Nowe fakty ws. Roksany R. Szczegóły tragedii w Skarszewach

Śledczy jeszcze raz przesłuchują świadków ws. śmierci Roksany R. - ustaliła Wirtualna Polska. Wiadomo już, jaką drogę pokonała najprawdopodobniej przed śmiercią młoda mieszkanka Skarszew.

Nowe fakty ws. Roksany R. Szczegóły tragedii w Skarszewach
Źródło zdjęć: © google maps
Patryk Osowski

Już w piątek (14 grudnia) odbędą się najpewniej uroczystości pogrzebowe Roksany R. Z kolei prokuratura zarządziła ponowne przesłuchania.

- Przed znalezieniem ciała wszyscy świadkowie byli przesłuchiwani na okoliczność poszukiwań. Teraz sprawa ma inny walor, więc trzeba było to powtórzyć - mówi Wirtualnej Polsce Grażyna Wawryniuk, rzecznik Prokuratury Okręgowej w Gdańsku.

Zdaniem rodziny, Roksana R. wyszła z domu 3 grudnia około godz. 8.30 rano i pojechała do sklepu po bułki. Wstępne ustalenia śledczych i nagrania z monitoringu wskazują jednak, że jechała w zupełnie innym kierunku.

Osoby zbliżone do sprawy wskazują nam drogę, którą miało jechać jej auto (trasa przedstawiona na grafice powyżej) i przyznają, że szczególnie zastanawiające jest, dlaczego w pewnym momencie kobieta skręciła w leśną drogę prowadzącą nad jezioro Borówno Wielkie.

Tuż przed miejscem tragedii funkcjonariusze mieli natrafić na niewielkie fragmenty karoserii. Wskazywałoby to na hipotezę, że Roksana R. uderzyła w jakąś przeszkodę, a potem straciła panowanie nad kierownicą i wjechała do jeziora. Pojawia się jednak pytanie, po co w ogóle tam jechała?

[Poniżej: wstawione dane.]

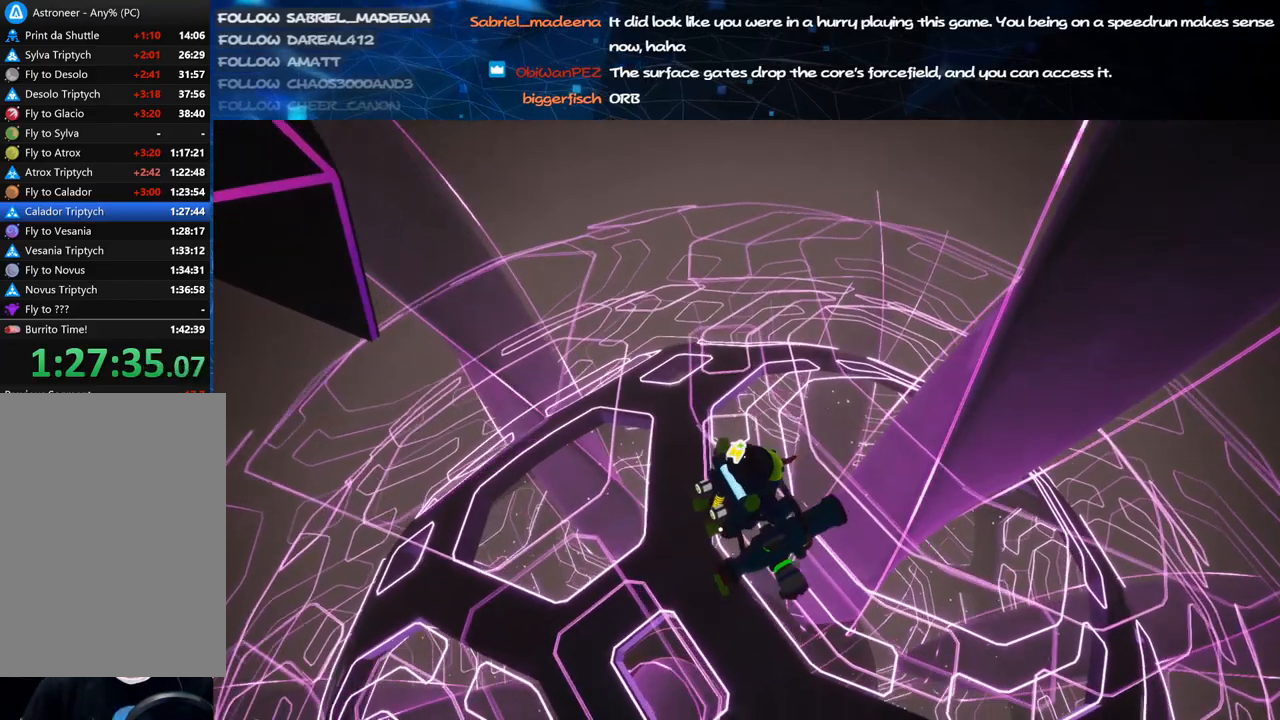
{"keys": ["d"], "mouse": [], "events": [[500, "d", "down"]]}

- Każdy kto mieszka w tych okolicach wie, że tą drogą nie dojedzie się nigdzie indziej, niż nad jezioro - przyznaje nam asp. sztab. Marcin Kunka z Komendy Powiatowej Policji w Starogardzie Gdańskim. Po więcej szczegółów odsyła nas jednak do prokuratury.

Czekamy na wyniki testów toksykologicznych

Jak ustaliła Wirtualna Polska, Roksana R. zginęła w wyniku utonięcia, ale na jej ciele nie stwierdzono żadnych zewnętrznych obrażeń.

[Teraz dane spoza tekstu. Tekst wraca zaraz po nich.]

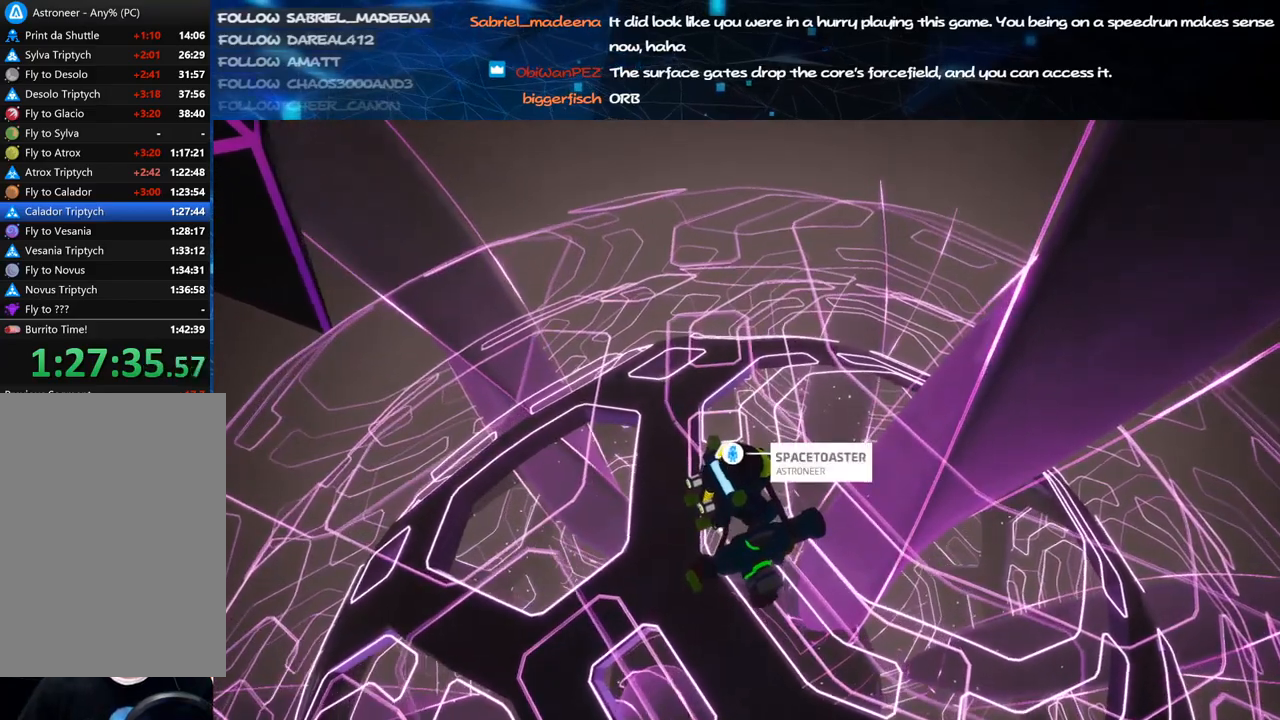
{"keys": [], "mouse": ["right"], "events": [[80, "d", "up"], [280, "mouse_right", "down"]]}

"Sprawa prowadzona jest w kierunku artykułu 155 kk" - poinformowała nas prokurator Anita Kniga-Węzik z Prokuratury Rejonowej w Starogardzie Gdańskim.

Chodzi tu o zapis kodeksu karnego stanowiący, że "kto nieumyślnie powoduje śmierć człowieka, podlega karze pozbawienia wolności od 3 miesięcy do lat 5".

Ponieważ w sprawie wciąż jest więcej pytań niż odpowiedzi, prokuratura zdecydowała się jeszcze na przeprowadzenie badań toksykologicznych, aby wykluczyć obecność w organizmie alkoholu lub innych środków. Na wyniki trzeba będzie jednak poczekać (około 1-2 tygodni).

Obraz
© Miejsce tragedii nad jeziorem, Foto: policja

"Już po pół godzinie zorientowałem się, że coś jest nie tak"

3 grudnia rano Roksana R. powiedziała mężowi, że jedzie po bułki. Nie wzięła ze sobą telefonu ani portfela, ale wsiadła do czerwonego Volkswagena Golfa i odjechała.

Mąż ofiary twierdzi, że już po pół godzinie zorientował się, że coś jest nie tak. Tego samego dnia wszczęto poszukiwania.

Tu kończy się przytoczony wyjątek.